A trial of a vaccine against gonorrhoea found that it was no more effective than a placebo, in a result described as “unexpected and somewhat disappointing, but very clear” when presented to the Conference on Retroviruses and Opportunistic Infections (CROI 2026) in Denver last week.
Professor Kate Seib of Griffith University in Australia was presenting the results of the GoGoVax study of the 4CMenB vaccine (Bexsero). This is a vaccine given to children to prevent meningitis B. But the bacteria that cause meningitis and gonorrhoea are closely related (both of the genus Neisseria) and observational studies suggested that the vaccine might prevent 33-40% of infections. This was the evidence that has led the UK to roll out the vaccine to gay and bisexual men at higher risk of infection.
Background
There are 82 million cases of gonorrhoea a year worldwide and it particularly affects people at risk of HIV. One in nine people in populations as different as gay and bisexual men in Seattle, US and young women in South Africa acquire gonorrhoea every year, and although its symptoms are usually fairly mild, it is thought to cause from 8 to 30% of cases of pelvic inflammatory disease in women, a major cause of infertility. More rarely, in 0.5 to 3% of cases in both men and women, it becomes a more severe systemic illness that can manifest as joint inflammation, skin lesions and heart disease.

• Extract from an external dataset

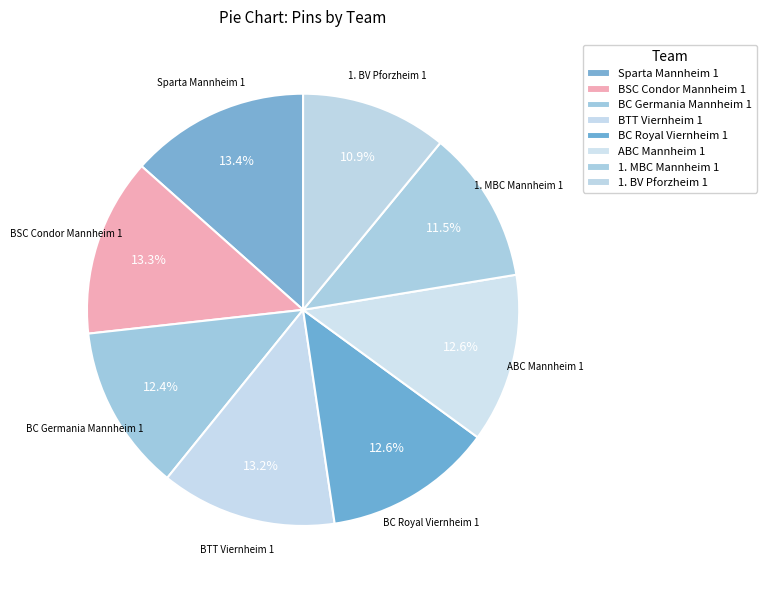

Is 1. MBC Mannheim 1 the majority of the pie?

No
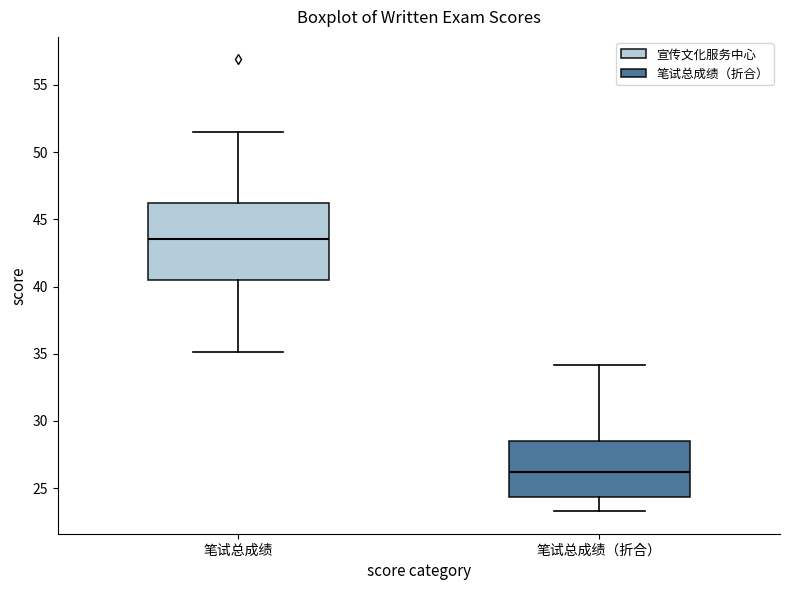

Reading left to right, transcribe this box plot: for each box, give where its median line is, the range the box spans, and where its two whiskers end, as read against the y-axis. The values are not printed on the chart, so give them approximately, as read against the axis.

笔试总成绩: median 43.5, box 40.5 to 46.0, whiskers 35.0 to 51.5
笔试总成绩（折合）: median 26.0, box 24.5 to 28.5, whiskers 23.5 to 34.0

Also of great concern is the fact that Neisseria gonorrhoeae easily acquires resistance to antibiotics. It is now resistant, partly or completely, to several classes of antibiotics and we currently only have one drug, ceftriaxone, that works against most infections. Two new antibiotics, gepotidacin and zoliflodacin, were licensed by the US Food and Drug Administration in December 2025 to treat multi-drug-resistant gonorrhoea – though there have already been cases of resistance to the new drugs.
In the UK, diagnoses of gonorrhoea more than doubled between 2013 and 2022, from 37,150 to 82,592 in 2022. Last year, the UK’s National Health Service began offering the Bexsero vaccine to people at high risk of gonorrhoea, and the Galicia region of Spain has done the same.
It is therefore crucial, as Professor Seib said, “to keep on investigating new methods of gonorrhoea prevention”, despite setbacks – as in this study.
The study
In the GoGoVax study, 620 gay and bisexual men and trans and non-binary people were randomised to receive either Bexsero or a placebo, in two shots three months apart. If the vaccine had proven efficacious, the placebo recipients would have been offered the vaccine at the end of the two-year study.
Five hundred and eighty-seven people received both doses and attended all clinic visits, which consisted of three-monthly STI check-ups and – at months six, 12 and 24 – tissue samples from infection sites (urethra, rectum or throat) and sexual behaviour questionnaires.
Participants’ average age was 34, 98% were cisgender men, 10% had HIV, 90% had had gonorrhoea before and 19% had had syphilis before. Sixty per cent had had more than ten partners in the last six months, and 35% said they never used condoms (only 1.2% always used them).
Unfortunately, the vaccine offered zero protection on almost every measure. The annual incidence of a first episode of gonorrhoea (i.e. the chance of getting a gonorrhoea diagnosis in the study’s first year) was 48%, in both the vaccine and placebo arms, and the incidence of any infection including repeat ones was 60% and 61% in the vaccine and placebo arms.
The incidence of symptomatic gonorrhoea was 9% on the vaccine and 9.5% on placebo (so less than one in five infections had symptoms).
Incidence in the HIV-positive participants was 51% in the vaccine recipients but 87% on placebo, a 41% difference that might look promising. But with relatively few HIV-positive participants, this translated to 18 infections on vaccine versus 20 on placebo, a difference that was not statistically significant. The same applied to other small subgroups such as transgender/non-binary people and younger men.
Annual incidence in the three possible infection sites was 29% in both throat and rectal infections, for both vaccine and placebo recipients. In urethral/genital infections it was 10% in vaccine and 9% in placebo recipients – again, not statistically significant.
This is the second randomised trial of 4CMenB in gay and bisexual men to not show efficacy. In the French DoxyVAC study, the 22% reduction in gonorrhoea in vaccine recipients was not statistically significant.
However, Seib said, results should not be generalised to other populations, especially cisgender women, where the route of infection and risk of complications are different. Two other large randomised studies are underway: the MAGI study in 2200 men and women in the US, Malawi and Thailand, and the BIYELA study in 1100 young women in South Africa.
References
Seib KL et al. Meningococcal B (4CMenB) vaccination for the prevention of gonorrhea in men who have sex with men. Conference on Retroviruses and Opportunistic Infections, Denver, abstract 197, 2026.